Tugas yang Diminta >> Kutip kata demi kata bagian teks tentang persiapan seleksi CPNS di bawah ini, mulai dari "Lulus CPNS membutuhkan" sampai "materi seleksi PPPK.", termasuk kedua bagian itu.

Teks yang Diberikan >>
##########

Lulus CPNS membutuhkan perjuangan, kita tidak bisa mengandalkan keberuntungan semata. Selain banyak berdo‘a tentu teman-teman harus usaha yang maksimal. Usaha ini dapat dilakukan dengan banyak mengerjakan latihan soal, seperti soal-soal yang disusun dalam buku ini.
Baca Juga :
Soal PPPK 2023 Lengkap dengan Pembahasannya
Target buku ini membantu teman-teman lulus seleksi CPNS 2023 dengan skor/nilai maksimal baik Seleksi Kompetensi Dasar (SKD) maupun Seleksi Kompetensi Bidang (SKB). Agar lulus CPNS 2023, skor SKD tidak cukup dengan lulus passing grade saja, teman-teman harus mendapatkan skor maksimal agar masuk perangkingan 2x formasi.
Selain mempersiapkan diri menghadapi SKD, agar lulus CPNS 2023 teman-teman juga harus mempersiapkan diri mengikuti seleksi tahap 2 yaitu SKB. Selain materi dan Latihan soal CPNS, buku ini juga dilengkapi materi seleksi PPPK.
Buku ini disusun secara urut berdasarkan Peraturan Menteri Pendayagunaan Aparatur Negara dan Reformasi Birokarsi Republik Indonesia Nomor 23 Tahun 2019 (Permenpan RB No. 23 Tahun 2019) Tentang Kriteria Penetapan Kebutuhan Pegawai Negeri Sipil dan Pelaksanaan Seleksi Calon Pegawai Negeri Sipil Tahun 2019 dan Peraturan BKN No 1 Tahun 2019 tentang Teknis Pengadaan PPPK. Buku ini memberikan tips dan trik mengikuti tes seleksi CPNS dan PPPK 2023. Semoga buku ini dapat bermanfaat bagi teman-teman pejuang CPNS dan PPPK 2023.
SELEKSI KOMPETENSI DASAR (SKD)

##########

Data mentah:
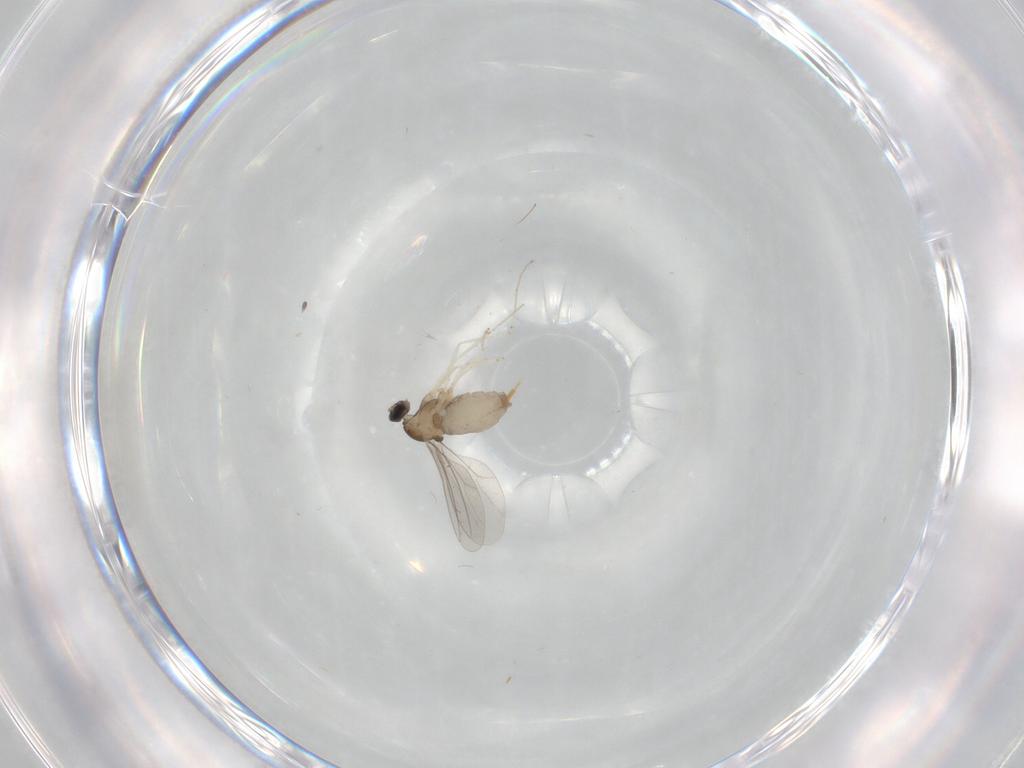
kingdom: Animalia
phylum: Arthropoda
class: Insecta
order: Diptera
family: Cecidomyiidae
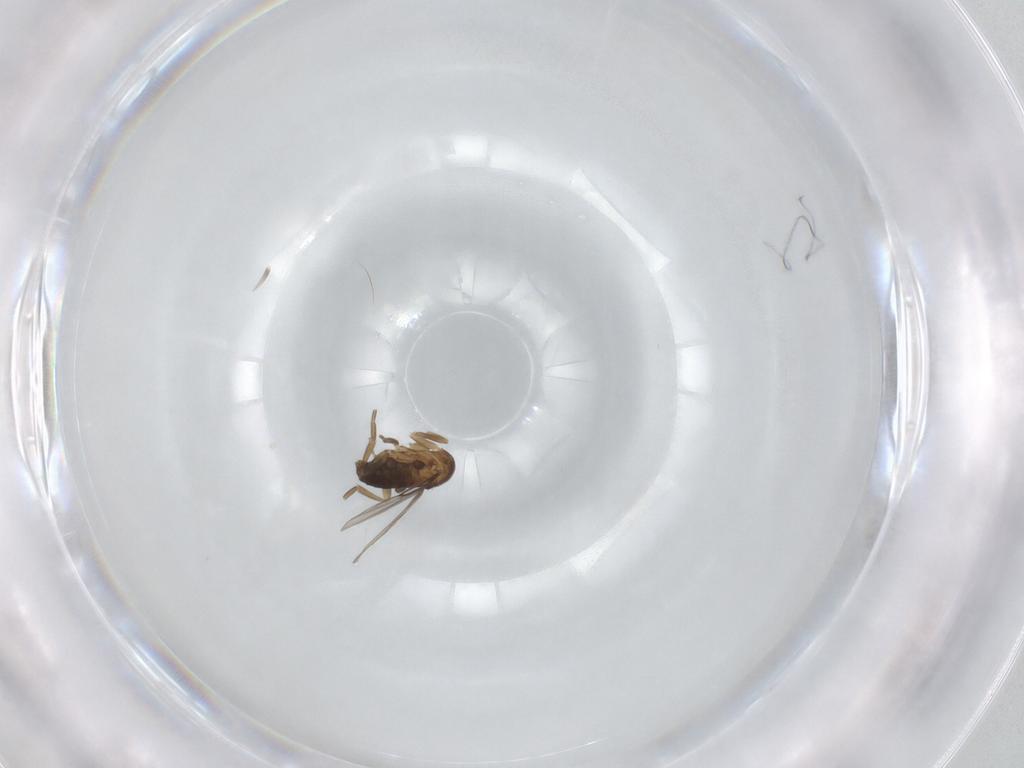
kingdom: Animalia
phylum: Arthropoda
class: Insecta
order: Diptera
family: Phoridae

##########

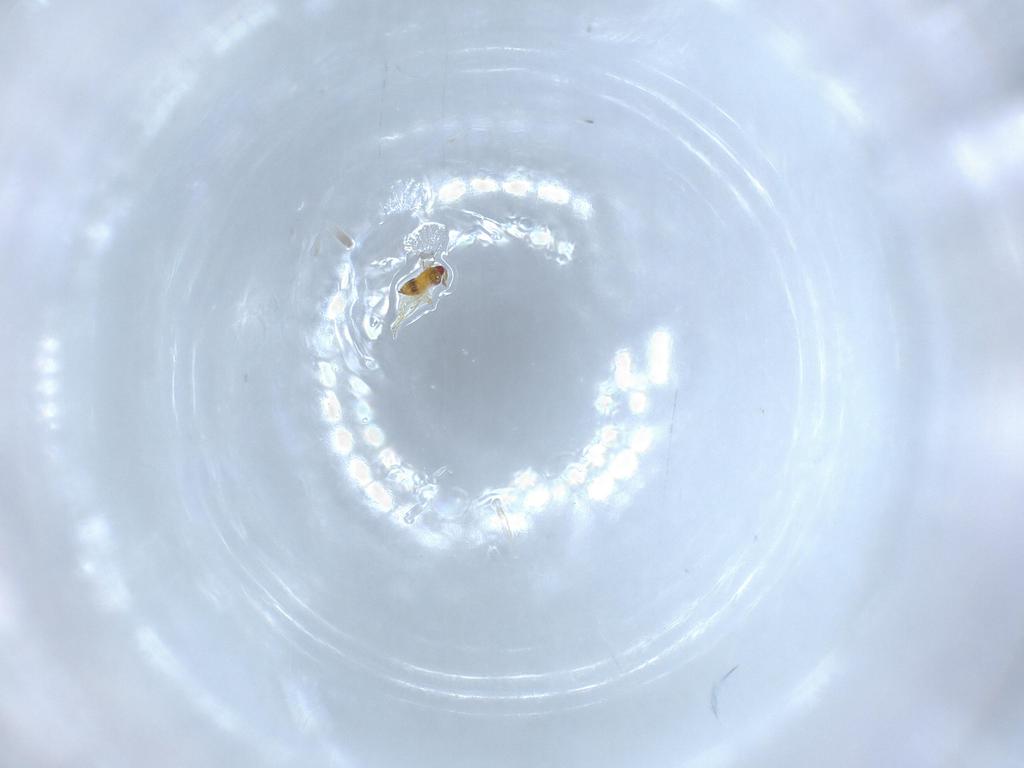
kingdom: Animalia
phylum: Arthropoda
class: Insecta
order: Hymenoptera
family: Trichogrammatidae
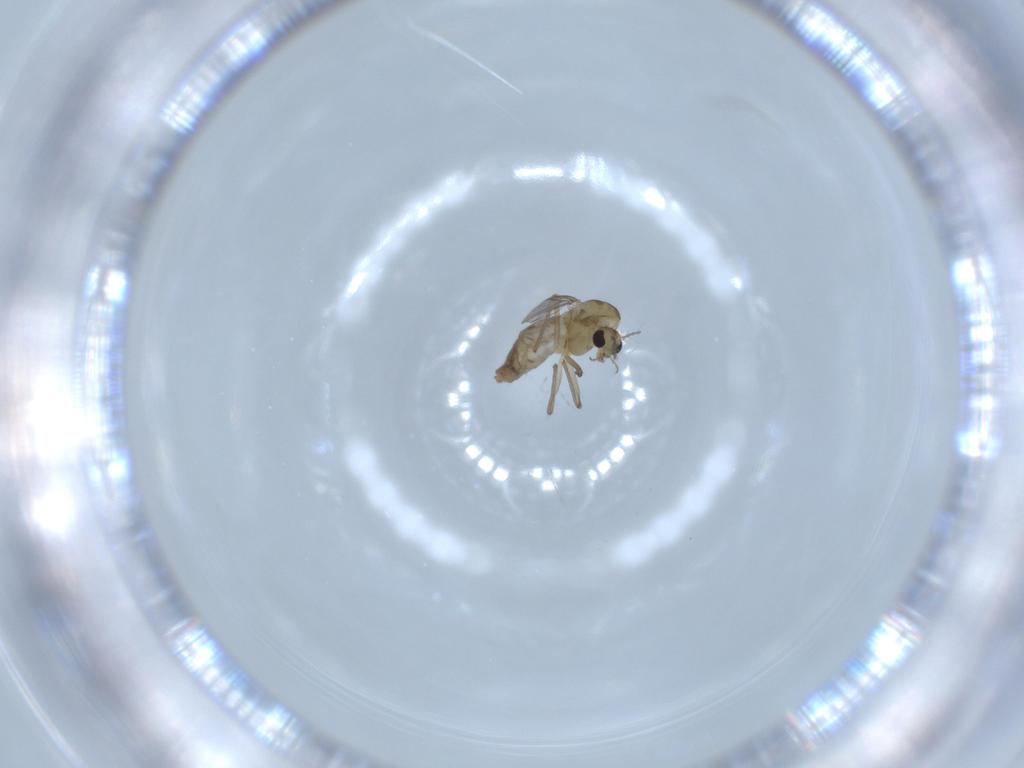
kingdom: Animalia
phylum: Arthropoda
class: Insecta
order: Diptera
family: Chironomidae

##########

Penyelesaian Masalah >>
Lulus CPNS membutuhkan perjuangan, kita tidak bisa mengandalkan keberuntungan semata. Selain banyak berdo‘a tentu teman-teman harus usaha yang maksimal. Usaha ini dapat dilakukan dengan banyak mengerjakan latihan soal, seperti soal-soal yang disusun dalam buku ini.
Baca Juga :
Soal PPPK 2023 Lengkap dengan Pembahasannya
Target buku ini membantu teman-teman lulus seleksi CPNS 2023 dengan skor/nilai maksimal baik Seleksi Kompetensi Dasar (SKD) maupun Seleksi Kompetensi Bidang (SKB). Agar lulus CPNS 2023, skor SKD tidak cukup dengan lulus passing grade saja, teman-teman harus mendapatkan skor maksimal agar masuk perangkingan 2x formasi.
Selain mempersiapkan diri menghadapi SKD, agar lulus CPNS 2023 teman-teman juga harus mempersiapkan diri mengikuti seleksi tahap 2 yaitu SKB. Selain materi dan Latihan soal CPNS, buku ini juga dilengkapi materi seleksi PPPK.